I won’t detail what we did next in the dark, fall woods, so far from any warmth. Nor how he left me when we were done and just went home. I find it hard to talk about how I wandered for nearly an hour, not sure if I dared go home. Or, when I did, how dirty I was with filth from the forest. And how I washed that dirt in a lie. 

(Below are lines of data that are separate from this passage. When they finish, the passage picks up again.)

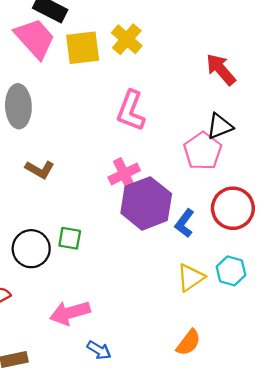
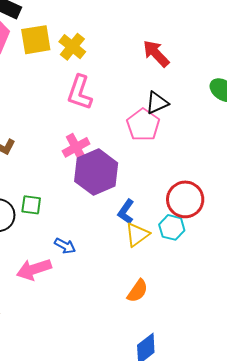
yellow cross: (127, 39) -> (72, 47), moved
red circle: (233, 208) -> (185, 199), moved
blue L-shape: (184, 223) -> (126, 212), moved
blue arrow: (99, 350) -> (65, 246), moved

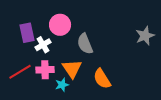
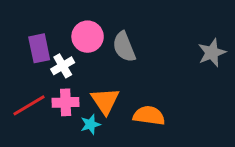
gray semicircle: (85, 44) -> (124, 47), moved
orange semicircle: (102, 79) -> (149, 116), turned 130

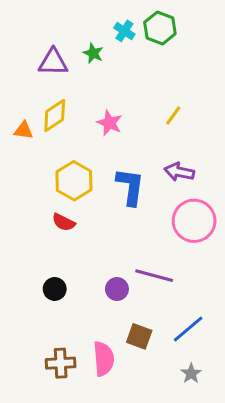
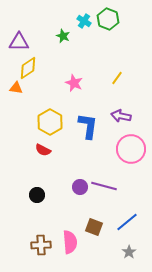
purple triangle: (53, 62) -> (19, 42), moved
yellow diamond: (55, 115) -> (28, 68), moved
purple circle: (117, 289) -> (80, 187), moved

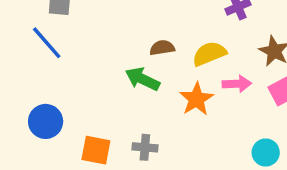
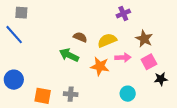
brown semicircle: (162, 48) -> (80, 37), turned 32
orange star: (196, 99) -> (100, 66), turned -30
cyan circle: (266, 153) -> (128, 94), moved

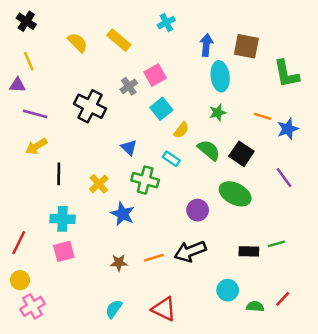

“I was just out playing with the boys,” I told my dad; his face flushed with pride. Just a boy doing boy stuff with other boys. 

 

I scrubbed and I scrubbed in the shower, but some dirt never washes off. It wasn’t an attack. I want to be clear. Rafa didn’t force himself upon me. Not physically, anyway. But his words were such perfect poison that in the end I felt like I’d invited the whole thing on me from the start.

 

I think love died in me that day. I haven’t felt anything remotely close to it since. 

 

The following week, I quit Rafa Couzins and I quit Pride Club. I quit boys too. Nothing like a little distance to help the heart heal faster. 

In theory. 

 

I felt as though I’d bared to Rafa Couzins some vital, essential part of my soul. And he’d played with it like putty. Molded it into whatever shape suited him. And then threw it away. And, as the modern-me watched Bobby Brandon slump away, hands thrust into pockets and head down, I couldn’t help but feel if I’d made him feel that same rejection. 

 

The trouble with firsts is that you only get one. Some people don’t even get that. I put my hand to the pendant below my shirt and suddenly felt so wicked.